▶ _Your goal_:
All lines below must be repeated exactly, with the pictures omitted.

▶ _The input_:
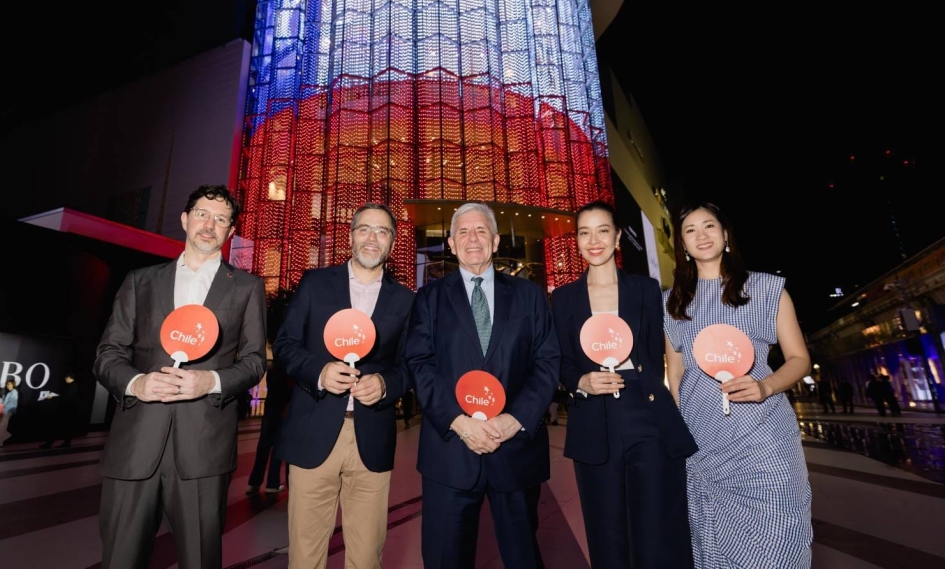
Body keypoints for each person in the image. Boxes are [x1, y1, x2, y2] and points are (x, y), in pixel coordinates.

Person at [93, 184, 267, 569]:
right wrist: (138, 383)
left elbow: (255, 361)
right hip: (136, 444)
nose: (210, 224)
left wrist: (213, 381)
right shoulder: (140, 281)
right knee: (120, 557)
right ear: (185, 219)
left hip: (203, 449)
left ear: (230, 232)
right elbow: (107, 354)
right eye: (203, 214)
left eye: (221, 219)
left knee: (200, 559)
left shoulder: (247, 288)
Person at [405, 202, 560, 569]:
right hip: (450, 454)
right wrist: (459, 422)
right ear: (452, 244)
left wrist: (515, 419)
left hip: (516, 451)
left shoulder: (529, 296)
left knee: (524, 557)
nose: (472, 238)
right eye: (463, 232)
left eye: (480, 231)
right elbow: (418, 363)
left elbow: (547, 362)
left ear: (494, 241)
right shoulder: (429, 299)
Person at [664, 201, 813, 568]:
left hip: (763, 437)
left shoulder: (766, 289)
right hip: (703, 443)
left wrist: (765, 387)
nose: (701, 235)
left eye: (709, 226)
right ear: (682, 244)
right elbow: (677, 374)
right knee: (712, 541)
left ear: (726, 234)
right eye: (691, 230)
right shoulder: (672, 302)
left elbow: (799, 359)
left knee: (779, 534)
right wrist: (680, 435)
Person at [551, 201, 696, 569]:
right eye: (584, 233)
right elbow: (560, 360)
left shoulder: (645, 290)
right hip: (592, 416)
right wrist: (581, 380)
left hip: (645, 411)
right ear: (578, 241)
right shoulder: (564, 298)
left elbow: (654, 353)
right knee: (606, 528)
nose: (593, 240)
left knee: (656, 523)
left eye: (602, 231)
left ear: (617, 238)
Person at [275, 202, 415, 569]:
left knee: (367, 556)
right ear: (351, 236)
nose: (372, 238)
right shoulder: (315, 283)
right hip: (313, 431)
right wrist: (319, 372)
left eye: (382, 231)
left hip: (371, 436)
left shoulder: (406, 300)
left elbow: (410, 365)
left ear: (392, 242)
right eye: (365, 229)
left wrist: (385, 385)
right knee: (305, 555)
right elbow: (286, 344)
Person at [246, 359, 292, 494]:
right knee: (277, 449)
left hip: (269, 411)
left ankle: (254, 483)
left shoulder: (272, 370)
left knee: (263, 448)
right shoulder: (289, 371)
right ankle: (272, 483)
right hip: (283, 413)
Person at [40, 372, 79, 449]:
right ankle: (64, 443)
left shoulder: (72, 387)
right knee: (63, 428)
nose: (65, 379)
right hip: (67, 411)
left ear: (71, 378)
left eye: (66, 378)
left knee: (57, 427)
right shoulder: (72, 387)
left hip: (66, 411)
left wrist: (53, 398)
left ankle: (50, 444)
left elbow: (65, 398)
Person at [0, 378, 19, 447]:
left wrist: (4, 407)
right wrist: (0, 400)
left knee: (1, 428)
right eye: (7, 384)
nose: (7, 385)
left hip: (7, 411)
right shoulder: (7, 393)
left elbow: (12, 403)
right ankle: (7, 435)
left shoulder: (14, 392)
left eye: (9, 384)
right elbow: (3, 402)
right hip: (2, 411)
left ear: (13, 385)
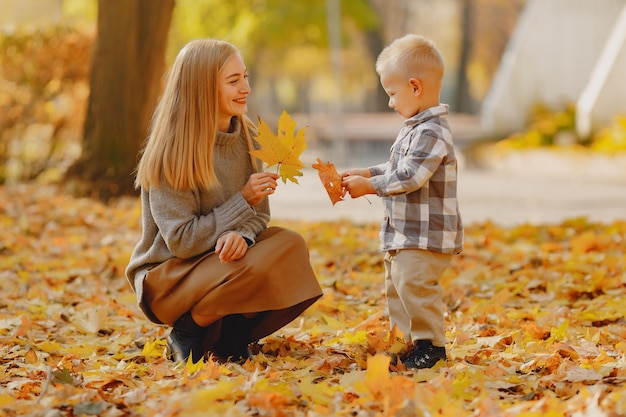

▶ _Written solution_:
Body keypoints for each person in the image. Boxes are [x1, y1, x2, y2] and points are (x, y), in pixel coordinates.

Person at [93, 184, 267, 569]:
right wrist: (138, 383)
left elbow: (255, 361)
right hip: (136, 444)
nose: (210, 224)
left wrist: (213, 381)
right shoulder: (140, 281)
right knee: (120, 557)
right ear: (185, 219)
left hip: (203, 449)
left ear: (230, 232)
right elbow: (107, 354)
right eye: (203, 214)
left eye: (221, 219)
left knee: (200, 559)
left shoulder: (247, 288)
Person at [405, 202, 560, 569]:
right hip: (450, 454)
right wrist: (459, 422)
right ear: (452, 244)
left wrist: (515, 419)
left hip: (516, 451)
left shoulder: (529, 296)
left knee: (524, 557)
nose: (472, 238)
right eye: (463, 232)
left eye: (480, 231)
right elbow: (418, 363)
left elbow: (547, 362)
left ear: (494, 241)
right shoulder: (429, 299)
Person at [664, 201, 813, 568]:
left hip: (763, 437)
left shoulder: (766, 289)
right hip: (703, 443)
left wrist: (765, 387)
nose: (701, 235)
left eye: (709, 226)
right ear: (682, 244)
right elbow: (677, 374)
right knee: (712, 541)
left ear: (726, 234)
right eye: (691, 230)
right shoulder: (672, 302)
left elbow: (799, 359)
left knee: (779, 534)
right wrist: (680, 435)
Person at [551, 201, 696, 569]:
right eye: (584, 233)
right elbow: (560, 360)
left shoulder: (645, 290)
right hip: (592, 416)
right wrist: (581, 380)
left hip: (645, 411)
right ear: (578, 241)
right shoulder: (564, 298)
left elbow: (654, 353)
right knee: (606, 528)
nose: (593, 240)
left knee: (656, 523)
left eye: (602, 231)
left ear: (617, 238)
Person at [275, 202, 415, 569]:
left knee: (367, 556)
right ear: (351, 236)
nose: (372, 238)
right shoulder: (315, 283)
right hip: (313, 431)
right wrist: (319, 372)
left eye: (382, 231)
left hip: (371, 436)
left shoulder: (406, 300)
left elbow: (410, 365)
left ear: (392, 242)
right eye: (365, 229)
left wrist: (385, 385)
right knee: (305, 555)
right elbow: (286, 344)
Person at [246, 359, 292, 494]:
right knee: (277, 449)
left hip: (269, 411)
left ankle: (254, 483)
left shoulder: (272, 370)
left knee: (263, 448)
right shoulder: (289, 371)
right ankle: (272, 483)
right hip: (283, 413)
Person at [40, 372, 79, 449]:
right ankle: (64, 443)
left shoulder: (72, 387)
right knee: (63, 428)
nose: (65, 379)
right hip: (67, 411)
left ear: (71, 378)
left eye: (66, 378)
left knee: (57, 427)
right shoulder: (72, 387)
left hip: (66, 411)
left wrist: (53, 398)
left ankle: (50, 444)
left elbow: (65, 398)
Person at [0, 378, 19, 447]:
left wrist: (4, 407)
right wrist: (0, 400)
left knee: (1, 428)
right eye: (7, 384)
nose: (7, 385)
left hip: (7, 411)
right shoulder: (7, 393)
left elbow: (12, 403)
right ankle: (7, 435)
left shoulder: (14, 392)
left eye: (9, 384)
right elbow: (3, 402)
right hip: (2, 411)
left ear: (13, 385)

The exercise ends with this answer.